I'm making a mask for my df (imported CSV file) based on string comparisons, but it seems that .contains
works, but ==
doesn't.
This mask using .contains
:
mask = (y_train['SEPSISPATOS'].str.contains('Yes')) | (y_train['SEPSHOCKPATOS'].str.contains('Yes')) | (y_train['OTHSYSEP'].str.contains('Sepsis')) | (y_train['OTHSESHOCK'].str.contains('Septic Shock'))
returns this output (note last line):
SEPSISPATOS SEPSHOCKPATOS OTHSYSEP OTHSESHOCK SEPSISPATOS
b'No' b'No' b'No Complication' b'No Complication' 0
b'No' b'No' b'No Complication' b'No Complication' 0
b'No' b'No' b'No Complication' b'No Complication' 0
b'No' b'No' b'No Complication' b'Septic Shock' 1
while this other mask using direct comparison
mask = (y_train['SEPSISPATOS']=='Yes') | (y_train['SEPSHOCKPATOS']=='Yes') | (y_train['OTHSYSEP']=='Sepsis') | (y_train['OTHSESHOCK']=='Septic Shock')
returns:
SEPSISPATOS SEPSHOCKPATOS OTHSYSEP OTHSESHOCK SEPSISPATOS
b'No' b'No' b'No Complication' b'No Complication' 0
b'No' b'No' b'No Complication' b'No Complication' 0
b'No' b'No' b'No Complication' b'No Complication' 0
b'No' b'No' b'No Complication' b'Septic Shock' 0
Wondering if I have bytes of strings rather than Python 3 Unicode strings, I have tried decoding (below).

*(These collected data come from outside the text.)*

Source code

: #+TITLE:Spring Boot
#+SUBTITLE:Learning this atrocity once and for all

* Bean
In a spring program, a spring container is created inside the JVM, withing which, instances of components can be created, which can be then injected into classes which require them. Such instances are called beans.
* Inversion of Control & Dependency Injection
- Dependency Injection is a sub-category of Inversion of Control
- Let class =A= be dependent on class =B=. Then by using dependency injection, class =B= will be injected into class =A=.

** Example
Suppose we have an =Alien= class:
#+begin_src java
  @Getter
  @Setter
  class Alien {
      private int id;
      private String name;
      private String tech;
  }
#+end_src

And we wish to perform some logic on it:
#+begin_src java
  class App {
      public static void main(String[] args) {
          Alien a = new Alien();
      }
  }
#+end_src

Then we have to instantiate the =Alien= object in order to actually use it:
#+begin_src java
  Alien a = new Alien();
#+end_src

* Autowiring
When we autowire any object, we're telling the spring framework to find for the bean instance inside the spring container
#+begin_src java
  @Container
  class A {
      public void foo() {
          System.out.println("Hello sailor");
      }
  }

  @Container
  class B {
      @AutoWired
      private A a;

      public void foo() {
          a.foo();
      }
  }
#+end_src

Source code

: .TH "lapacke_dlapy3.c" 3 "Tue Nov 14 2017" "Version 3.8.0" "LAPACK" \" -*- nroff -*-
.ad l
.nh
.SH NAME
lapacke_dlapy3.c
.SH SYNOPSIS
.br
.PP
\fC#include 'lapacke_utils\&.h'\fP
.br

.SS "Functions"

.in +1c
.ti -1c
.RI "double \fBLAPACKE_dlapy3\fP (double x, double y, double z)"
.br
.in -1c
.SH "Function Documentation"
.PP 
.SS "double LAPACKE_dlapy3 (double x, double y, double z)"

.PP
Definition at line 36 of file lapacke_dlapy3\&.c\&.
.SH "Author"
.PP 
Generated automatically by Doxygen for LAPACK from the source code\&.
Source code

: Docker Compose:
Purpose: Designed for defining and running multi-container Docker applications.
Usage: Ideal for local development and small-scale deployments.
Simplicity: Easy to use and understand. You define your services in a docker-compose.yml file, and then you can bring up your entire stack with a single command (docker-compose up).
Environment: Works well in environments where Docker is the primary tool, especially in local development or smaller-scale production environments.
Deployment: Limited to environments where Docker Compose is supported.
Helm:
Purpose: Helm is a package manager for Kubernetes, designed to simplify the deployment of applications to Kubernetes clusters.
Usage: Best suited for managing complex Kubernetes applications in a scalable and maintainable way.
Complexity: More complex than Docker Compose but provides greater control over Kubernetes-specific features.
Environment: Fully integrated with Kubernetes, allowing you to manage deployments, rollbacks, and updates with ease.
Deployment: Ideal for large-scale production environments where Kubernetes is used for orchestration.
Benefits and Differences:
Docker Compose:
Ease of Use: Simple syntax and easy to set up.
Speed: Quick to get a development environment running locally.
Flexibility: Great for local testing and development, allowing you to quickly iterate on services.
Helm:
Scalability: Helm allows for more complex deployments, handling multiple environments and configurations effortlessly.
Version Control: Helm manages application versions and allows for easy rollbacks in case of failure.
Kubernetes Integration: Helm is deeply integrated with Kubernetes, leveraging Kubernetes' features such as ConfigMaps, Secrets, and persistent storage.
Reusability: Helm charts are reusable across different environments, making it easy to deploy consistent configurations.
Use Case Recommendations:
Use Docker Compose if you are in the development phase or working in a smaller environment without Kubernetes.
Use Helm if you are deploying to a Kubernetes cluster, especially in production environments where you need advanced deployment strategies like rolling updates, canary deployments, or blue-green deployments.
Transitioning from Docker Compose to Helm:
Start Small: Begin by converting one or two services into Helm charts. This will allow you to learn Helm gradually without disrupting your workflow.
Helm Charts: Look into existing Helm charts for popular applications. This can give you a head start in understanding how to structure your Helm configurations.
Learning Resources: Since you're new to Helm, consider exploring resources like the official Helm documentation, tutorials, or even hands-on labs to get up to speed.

I have also tried .str.strip()
. Neither of which worked. I need a fix that will let me use direct comparisons between strings for any columns containing text.
Edit re: utf-8 decoding
NSQIPdf_train = pd.read_csv("acs_nsqip_puf13_2.csv")
str_df=df.select_dtypes([np.object])
str_df=str_df.stack().str.decode('utf-8').unstack()
for col in str_df:
NSQIPdf_train[col] = str_df[col]
y_train = NSQIPdf_train.loc[:,('SEPSISPATOS','SEPSHOCKPATOS', 'OTHSYSEP', 'OTHSESHOCK')]
This further compounded my problem... as the output became:
SEPSISPATOS SEPSHOCKPATOS OTHSYSEP OTHSESHOCK SEPSISPATOS
NaN NaN NaN NaN 0
NaN NaN NaN NaN 0
NaN NaN NaN NaN 0
NaN NaN NaN NaN 0